Of course, contemporary audiences will likely look at Higgins and find themselves repelled by the exercise he undertakes – trying to ‘create’ a socially acceptable woman, showing Doolittle the utmost disrespect and essentially treating her as a sideshow act. The misogyny in his behaviour, as well as in the dialogue and song lyrics, is as clear as day. But is it there to be laughed along with, or to be mocked? Surely, at least in respect of ‘Why can’t a woman be more like a man?’, the answer must be the latter. Higgins is indeed outrageous.

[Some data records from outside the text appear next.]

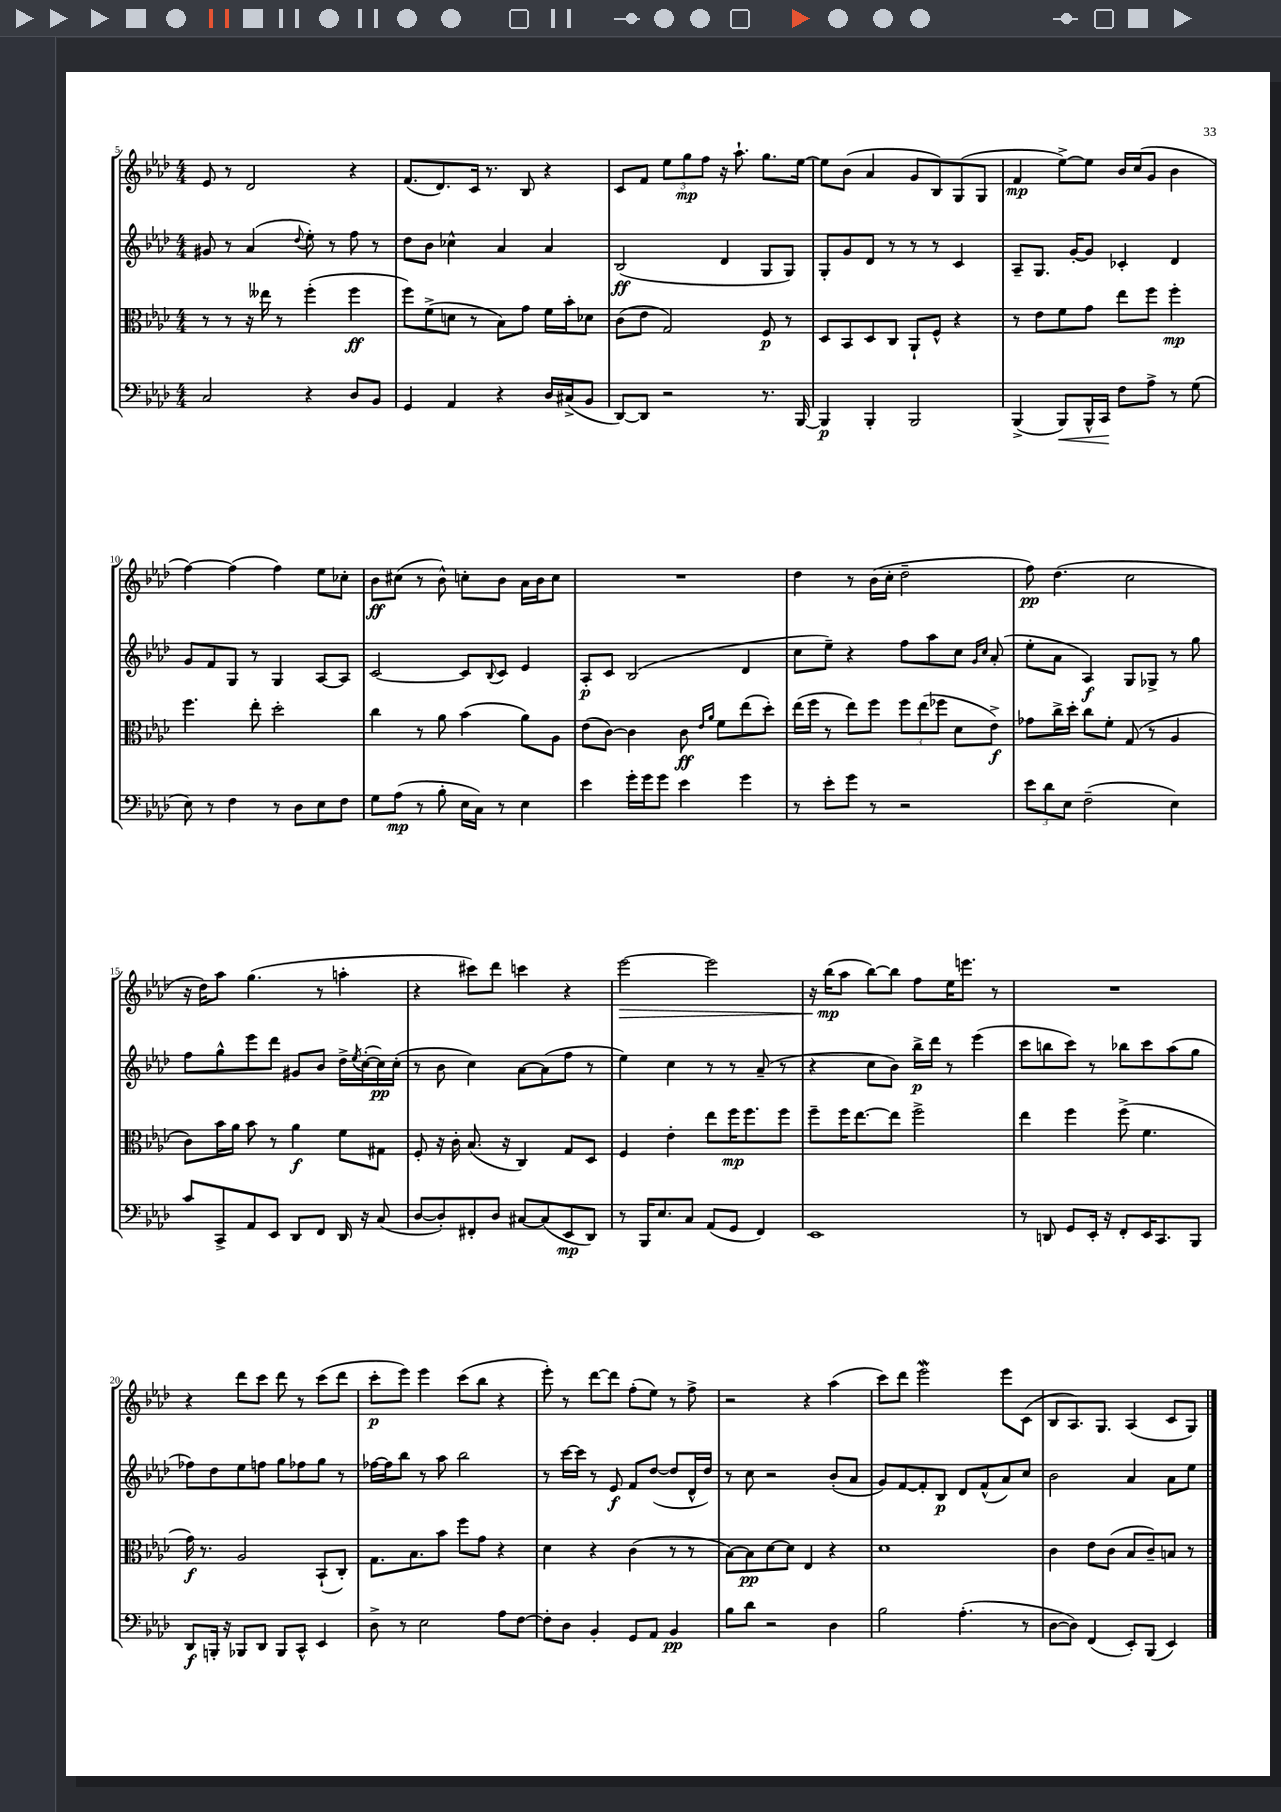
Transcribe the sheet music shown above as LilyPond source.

<<
\new StaffGroup <<
\new Staff = "s0" {
    \clef treble \key aes \major \numericTimeSignature \time 4/4
    ees'8 r8 des'2 r4 |
    f'8.( des'8.) c'16 r8. bes8 r4 |
    c'8 f'8 \tuplet 3/2 { ees''8 g''8\mp f''8 } r16 aes''8.-! g''8. ees''16~ |
    ees''8 bes'8( aes'4 g'8 bes8) g8( g8 |
    f'4\mp ees''8~->) ees''8 bes'16 c''16( g'8 bes'4 |
    f''4~) f''4( f''4) ees''8 ces''8-. |
    bes'8\ff cis''8( r8 bes'8-^) c''8-. bes'8 aes'16 bes'16 c''8 |
    R1 |
    des''4 r8 bes'16( c''16-. des''2-- |
    f''8\pp) des''4.( c''2 |
    r16 des''16) aes''8 g''4.( r8 a''4-. |
    r4 cis'''8) des'''8 c'''4 r4 |
    ees'''2~\> ees'''2 |
    r16 bes''16\mp\!( aes''8 bes''8~) bes''8 f''8 ees''16 e'''8. r8 |
    R1 |
    r4 des'''8 c'''8 des'''8 r8 c'''8( des'''8 |
    c'''8-.\p ees'''8) ees'''4 c'''8( bes''8 r4 |
    ees'''8-.) r8 des'''8~ des'''8 f''8-.( ees''8) r8 f''8-> |
    r2 r4 aes''4( |
    c'''8) des'''8 ees'''2\mordent ees'''8 c'8( |
    bes8 aes8.) g8. aes4( c'8 g8) \bar "|." |
}
\new Staff = "s1" {
    \clef treble \key aes \major \numericTimeSignature \time 4/4
    gis'8 r8 aes'4( \appoggiatura { des''8 } ees''8-.) r8 f''8 r8 |
    des''8 bes'8 ces''4-^ aes'4 aes'4 |
    bes2\ff( des'4 g8 g8) |
    g8-. g'8 des'8 r8 r8 r8 c'4 |
    aes8-- g8. g'16~-. g'8 ces'4-. des'4 |
    g'8 f'8 g8 r8 g4 aes8~ aes8 |
    c'2~ c'8 \appoggiatura { bes8 } c'8 ees'4 |
    aes8-.\p c'8 bes2( des'4 |
    c''8 ees''8--) r4 f''8 aes''8 c''8 \grace { g'16 c''16 } aes'8-.( |
    ees''8-. aes'8 aes4\f) g8 ges8-> r8 g''8 |
    f''8 g''8-^ ees'''8 des'''8 gis'8 bes'8 des''16-> \acciaccatura { ees''8 } c''16~-.( c''16\pp) c''16-.( |
    r8 bes'8 c''4) aes'8~ aes'8( f''8 r8 |
    ees''4) c''4 r8 r8 aes'8--( r8 |
    r4 c''8 bes'8) bes''16->\p des'''16 r8 ees'''4( |
    c'''8 b''8 c'''8) r8 bes''8 c'''8 aes''8( g''8 |
    fes''8) des''8 ees''8 f''8 g''8 fes''8 g''8 r8 |
    fes''16~ fes''16 bes''8 r8 aes''8 bes''2 |
    r8 c'''16~ c'''16 r8 ees'8\f f'8 des''8~( des''8 des'16-^ des''16) |
    r8 c''8 r2 bes'8-.( aes'8 |
    g'8) f'8~ f'8-. bes8\p des'8 f'8-^( aes'8) c''8 |
    bes'2 aes'4 aes'8 ees''8 \bar "|." |
}
\new Staff = "s2" {
    \clef alto \key aes \major \numericTimeSignature \time 4/4
    r8 r8 r16 eeses''16 r8 f''4-.( f''4\ff |
    f''8) f'8->( d'8 r8 bes8) g'8 f'16 bes'16-. des'8 |
    c'8( ees'8 g2) f8\p r8 |
    des8 bes,8 des8 c8 aes,8-! f8-^ r4 |
    r8 ees'8 f'8 g'8 ees''8 f''8 f''4-.\mp |
    f''4. ees''8-. des''2-. |
    c''4 r8 aes'8 bes'4( aes'8) aes8 |
    ees'8( c'8~) c'4 c'8\ff \grace { ees'16 aes'16 } f'8 ees''8( des''8-.) |
    ees''16( f''16 r8 ees''8) f''8 \tuplet 3/2 { f''8 ees''8( fes''8 } des'8 ees'8->\f) |
    ges'8 c''16-> des''16-. c''8 f'8-. g8( r8 aes4 |
    c'8) bes'16 aes'16 bes'8 r8 aes'4\f f'8 gis8 |
    f8-. r16 c'16-. bes8.( r16 c4) g8 des8 |
    f4 ees'4-. ees''8 f''16\mp f''8. f''8 |
    f''8-- f''16 ees''8.~ ees''8 f''2-> |
    ees''4 f''4 f''8->( f'4. |
    g'16\f) r8. aes2 bes,8-!( c8-.) |
    g8. bes8. bes'8 f''8 g'8 r4 |
    des'4 r4 c'4( r8 r8 |
    bes8~) bes8\pp des'8~ des'8 ees4 r4 |
    des'1 |
    c'4 ees'8 c'8( bes8 c'8--) b8 r8 \bar "|." |
}
\new Staff = "s3" {
    \clef bass \key aes \major \numericTimeSignature \time 4/4
    c2 r4 des8 bes,8 |
    g,4 aes,4 r4 des16 cis16->( bes,8 |
    des,8~) des,8 r2 r8. bes,,16~ |
    bes,,4\p bes,,4-. bes,,2 |
    bes,,4->( bes,,8\<) bes,,16-^ c,16\! f8 aes8-> r8 g8( |
    ees8) r8 f4 r8 des8 ees8 f8 |
    g8 aes8\mp( r8 bes8-. ees16 c16) r8 ees4 |
    ees'4 g'16-. g'16 g'8 ees'4 g'4 |
    r8 ees'8-. g'8 r8 r2 |
    \tuplet 3/2 { ees'8 des'8 ees8 } f2--( ees4) |
    c'8 c,8-> aes,8 ees,8 des,8 f,8 des,16 r16 c8( |
    des8~ des8-.) fis,8-. des8 cis8~ cis8( ees,8\mp des,8) |
    r8 bes,,16 ees8. c8 aes,8( g,8 f,4) |
    ees,1 |
    r8 d,8 g,8 ees,16-. r16 f,8-. ees,16 c,8. bes,,8 |
    des,8\f b,,16-. r16 bes,,8 des,8 bes,,8 c,8-^ ees,4 |
    des8-> r8 ees2 aes8 f8~ |
    f8-. des8 bes,4-. g,8 aes,8 bes,4\pp |
    bes8 des'8 r2 des4 |
    bes2 aes4.-.( r8 |
    des8~ des8) f,4( ees,8-.) bes,,8( ees,4) \bar "|." |
}
>>
>>
\layout { \context { \Score currentBarNumber = #5 } }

However, regardless of Lerner’s and Loewe’s intention, we’re not prevented from looking and examining the narrative from the perspective of a 21st century audience. And so while some may argue that the story promotes social attitudes and conventions strongly eschewed today, surely we are grown up enough to look at this show as an important milestone in the timeline of musical theatre and express disdain for those themes while recognising its enduring merits in the form of excellent musical compositions?
Visually, this production is worthy of praise. Smith’s designs of the exterior of London’s Covent Garden, Henry Higgins’ Georgian townhouse and the embassy ballroom, among others, have been spectacularly resurrected in the anniversary production. Similarly, the costumes based on Beaton’s 1956 designs are beautiful. Coupled with Christopher Gattelli’s choreographic choices, the race meeting scene, which includes ‘Ascot Gavotte’, is a moment of monochromatic splendour. Visually, this production distinctly feels as though it’s something of another time.
That feeling is conjured by the soundscape too. When My Fair Lady first appeared on Broadway, an orchestra comprising 32 players performed live each night. Here, we’re treated to precisely the same experience, under the expert musical direction of Guy Simpson. Having the opportunity to hear such a strong group of players perform the overture on its own is extremely satisfying.
The 60th anniversary production of My Fair Lady is a faithful and adeptly performed tribute to a work significant in the history of musical theatre. Die hard fans of this classic likely won’t be disappointed.